A ENTRARE IN GIOCO appaiono due differenti modelli di valorizzazione, quello del plusvalore ottenuto attraverso lo sfruttamento del lavoro, e quello del plusvalore di mercato, teorizzato da Braudel, in cui è nella sfera della circolazione, attraverso spostamenti, un tempo prevalentemente geografici oggi sempre più culturali, che risiede la chiave per la realizzazione del profitto. Se per i beni standard la chiave di valorizzazione risiede nella prima modalità, e la qualificazione delle merci avverrebbe in via «analitica», le tipologie della collezione, della moda e dell’attivo puntano sul plusvalore di mercato supportato da una presentazione narrativa. Cruciale, in tal senso, viene ritenuta la risorsa della «storia», assunta non come un dato legato al passato ma come un costrutto sociale continuamente ricreato e riarticolato. Si tratta di veri e propri «giacimenti» continuamente ricreati e riarticolati dall’azione congiunta, a geometria variabile, di istituzioni pubbliche, stili di vita, lavoro intellettuale, spazi sottoculturali, dalla cooperazione sociale, in sintesi, nelle sue più diverse forme, lavorative e extralavorative, di cui i grandi e piccoli player si appropriano stabilendo nuove «enclosure». Ed è in tale dimensione che risiederebbe lo specifico dello sfruttamento nelle economie dell’arricchimento, dove il valore prodotto collettivamente viene captato e monopolizzato da specifici attori privati.

SI PUÒ GUARDARE ad Arricchimento da più punti di vista. Vi si può vedere un pionieristico tentativo di proporre un approccio sociologico al tema dei prezzi e del valore delle cose smarcandosi dalle impostazioni filosofiche (il feticismo della merce) o economiche (teoria del valore lavoro o dell’utilità marginale). La merce è qualsiasi oggetto che sia venduto, il prezzo è l’ammontare monetario che si realizza nella «prova» dello scambio mentre il valore, da elemento collocato a monte del prezzo, come suo fondamento oggettivo al di là delle oscillazioni contingenti del mercato, viene spostato a valle, e considerato come il complesso di argomenti forniti per contestare o giustificare il prezzo delle cose. Ed è su questo punto che opera la «presentazione narrativa», nelle differenti forme assunte dai diversi regimi di valorizzazione.
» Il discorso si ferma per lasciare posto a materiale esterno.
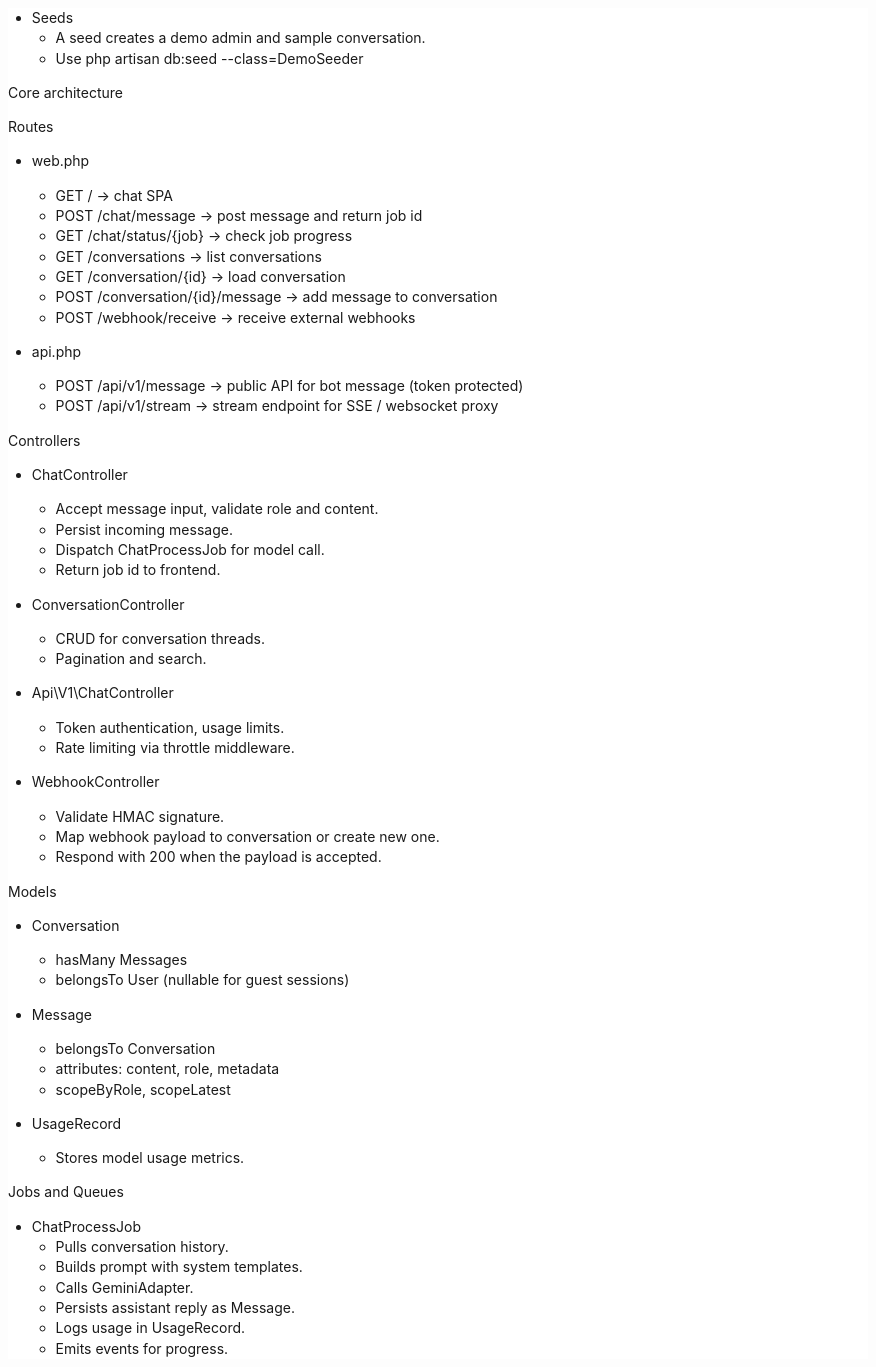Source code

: - Seeds
  - A seed creates a demo admin and sample conversation.
  - Use php artisan db:seed --class=DemoSeeder

Core architecture

Routes
- web.php
  - GET / -> chat SPA
  - POST /chat/message -> post message and return job id
  - GET /chat/status/{job} -> check job progress
  - GET /conversations -> list conversations
  - GET /conversation/{id} -> load conversation
  - POST /conversation/{id}/message -> add message to conversation
  - POST /webhook/receive -> receive external webhooks

- api.php
  - POST /api/v1/message -> public API for bot message (token protected)
  - POST /api/v1/stream -> stream endpoint for SSE / websocket proxy

Controllers
- ChatController
  - Accept message input, validate role and content.
  - Persist incoming message.
  - Dispatch ChatProcessJob for model call.
  - Return job id to frontend.

- ConversationController
  - CRUD for conversation threads.
  - Pagination and search.

- Api\V1\ChatController
  - Token authentication, usage limits.
  - Rate limiting via throttle middleware.

- WebhookController
  - Validate HMAC signature.
  - Map webhook payload to conversation or create new one.
  - Respond with 200 when the payload is accepted.

Models
- Conversation
  - hasMany Messages
  - belongsTo User (nullable for guest sessions)

- Message
  - belongsTo Conversation
  - attributes: content, role, metadata
  - scopeByRole, scopeLatest

- UsageRecord
  - Stores model usage metrics.

Jobs and Queues
- ChatProcessJob
  - Pulls conversation history.
  - Builds prompt with system templates.
  - Calls GeminiAdapter.
  - Persists assistant reply as Message.
  - Logs usage in UsageRecord.
  - Emits events for progress.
Ma il libro è anche, e soprattutto, un contributo alla comprensione delle modalità estrattive del capitalismo contemporaneo (definito «integrale»), di cui viene evidenziato il carattere plurale, la sua capacità di trarre profitto dalle differenze, non riducibile a una generica e unitaria «logica di mercato», nonché delle dinamiche di sfruttamento del lavoro, della fiscalità, della cooperazione sociale, del tempo e dello spazio che lo caratterizzano.